Yeah, yeah, I know, sit, down, stay, heel, over and over again is sometimes boring when the dog already knows all of those commands. Well, if it’s boring for you I wonder how boring it is for the dog. Don’t be afraid to spice it up a bit, teach some hide and seek games, high fives, or take anything a dog does well, even if it’s an annoying habit, and put a command to it! This makes training a bit more fun for the both of you.

If there is a certain area of the yard that seems to be problematic when it comes to digging you may find success in either a noise or water activated sensor alarm. If it is a smaller area such as a garden, try using underground fencing and place it around the border of the garden. If laying wire is not for you then look into the wireless fencing, it keeps the dog contained to a certain area and it’s portable so when you visit Aunt Betsy you can take the fence with you. Of course if you are to use any type of electronic fencing please teach the dog the boundaries first. I am reminded of my brother who carefully laid the wire for his garden boundary, but did not take the time to teach the dog where that boundary was. Hence the dog bounced back and fourth getting little zaps to the neck until if found safety on the deck. When you do it this way, you may find yourself with a dog who never wants to leave the house!

The second most common reason for digging is to get to the cool or warm earth underneath, so provide your dog with adequate shelter to get out of the elements. In the winter months use a heated dog bed and for summer months use the cool mats which stay cool for hours. Raised pet cots also do well in keeping a dog cooler in the summer months.

Another idea that works well is actually building or buying a child’s sandbox and redirecting the dog to dig in there. As humans, we are great at telling a dog ‘No’, but we are not great at showing them what they are allowed to do! When they are not redirected, you end up with the same frustrating problem all over again.

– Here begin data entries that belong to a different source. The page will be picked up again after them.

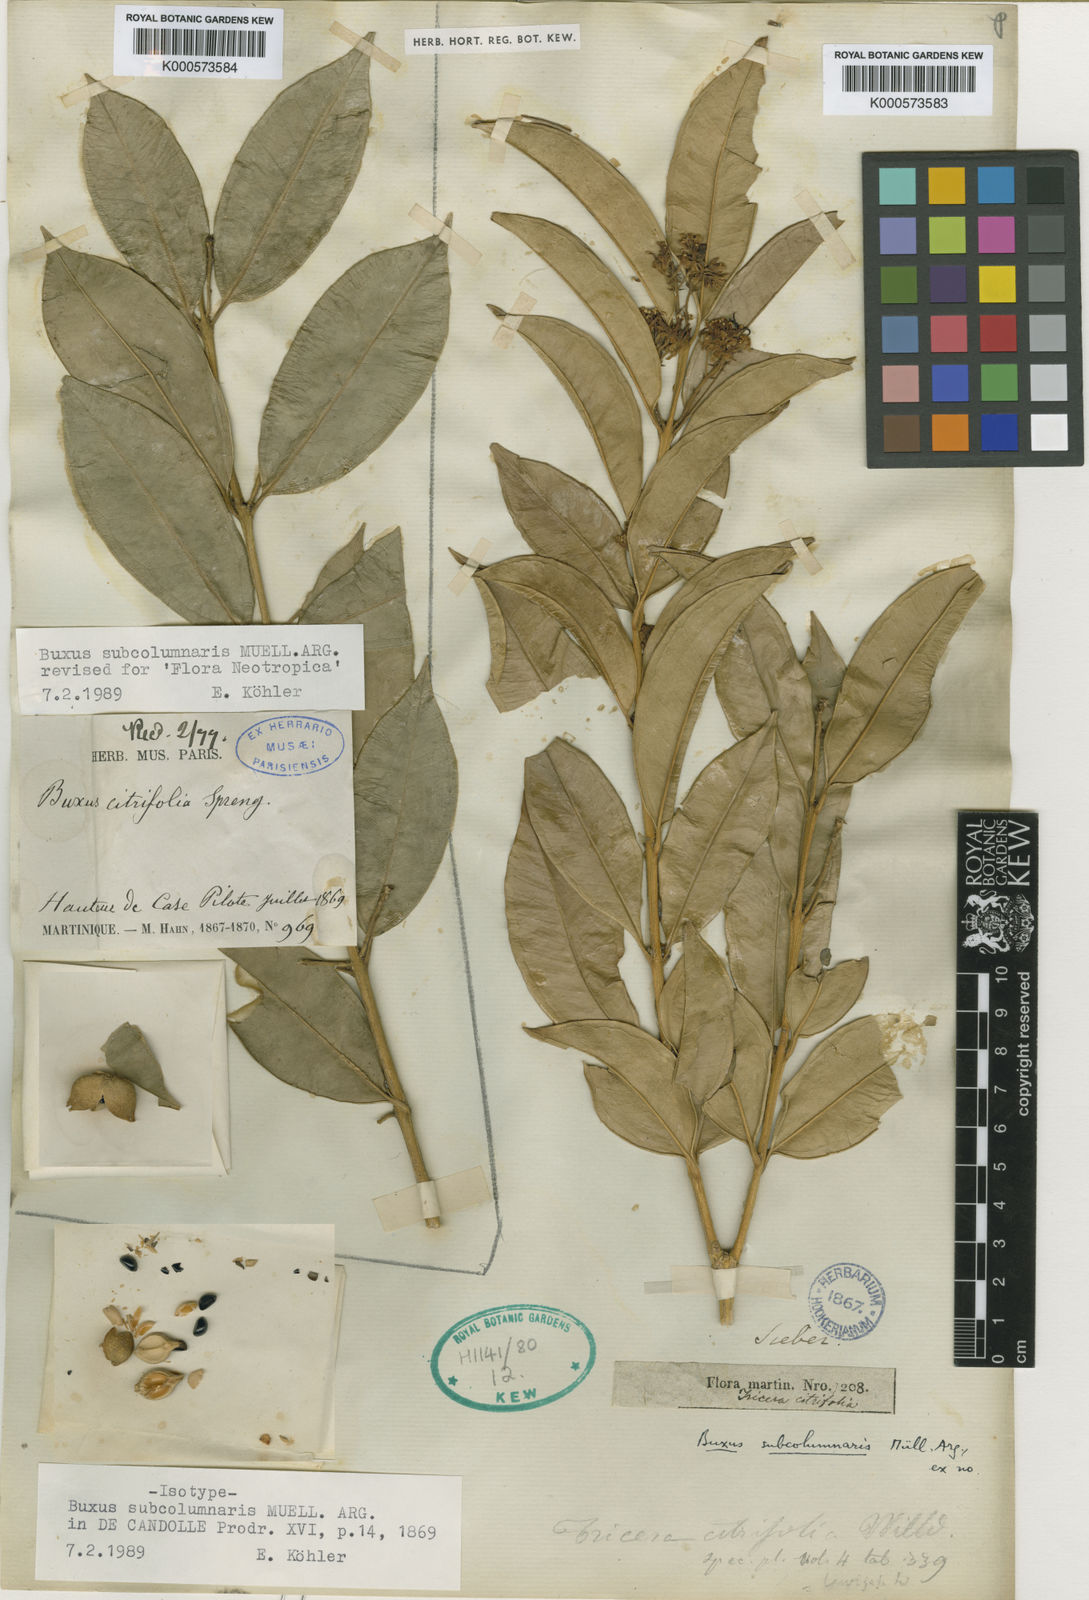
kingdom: Plantae
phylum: Tracheophyta
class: Magnoliopsida
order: Buxales
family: Buxaceae
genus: Buxus
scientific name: Buxus
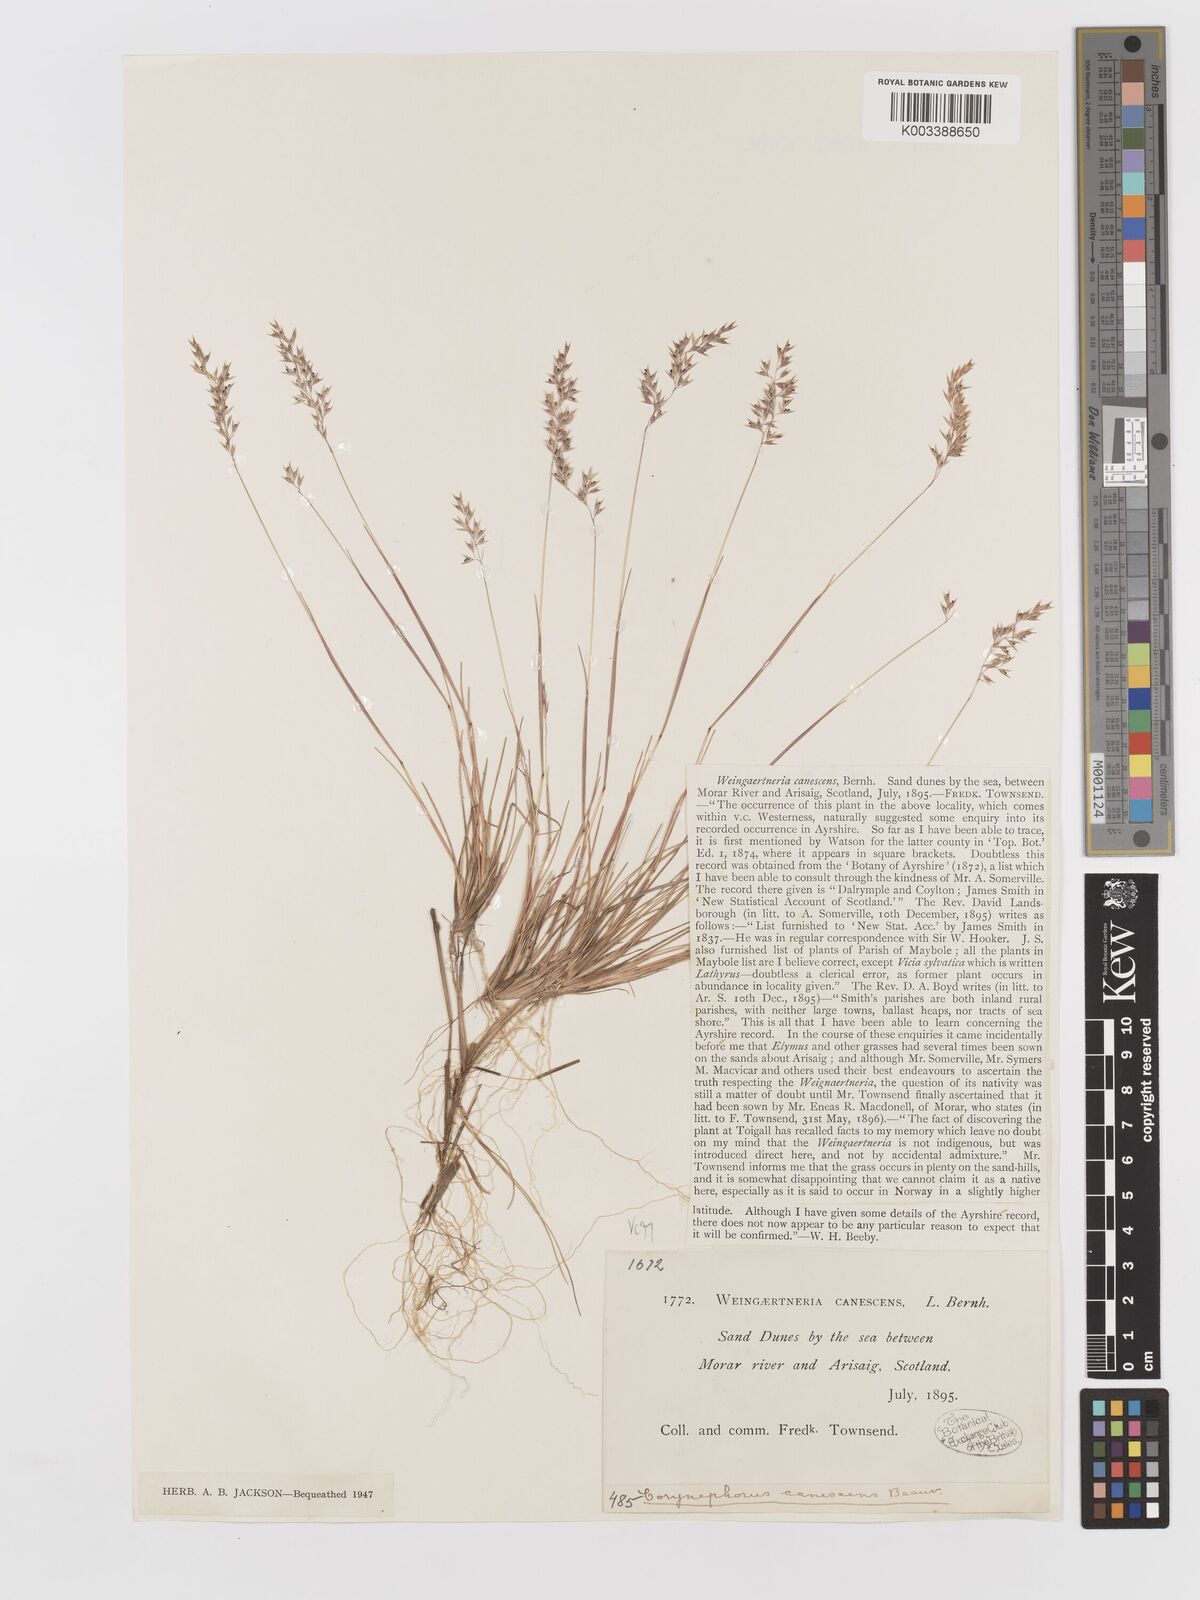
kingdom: Plantae
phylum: Tracheophyta
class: Liliopsida
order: Poales
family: Poaceae
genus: Corynephorus
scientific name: Corynephorus canescens
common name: Grey hair-grass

Fill the sandbox with similar dirt you would find in your yard and hide some toys and treats just underneath the soil, then teach the dog to find them. This will eventually have the dog return to the box to see if there are other goodies awaiting him. When you catch him digging in the yard tell him no, redirect him to the sandbox, then praise and reward him for digging in the right spot.

Dog pens are another option, this gives the dog limited access to the yard when he can’t be watched and keeps the digging contained to the pen area. Building a pen that suits your taste rather than buying a standard chain link pen from the store will work just as well. Of course you’ll want to get that wheelbarrow fixed before trying to haul the cement that will steady the fencing posts!

Also, keep in mind the breed you chose to be your companion. Some dogs are bred to hunt vermin and digging comes with the territory, you can’t, and shouldn’t, take the breed out of the dog! This is where doing your homework before selecting a dog will help.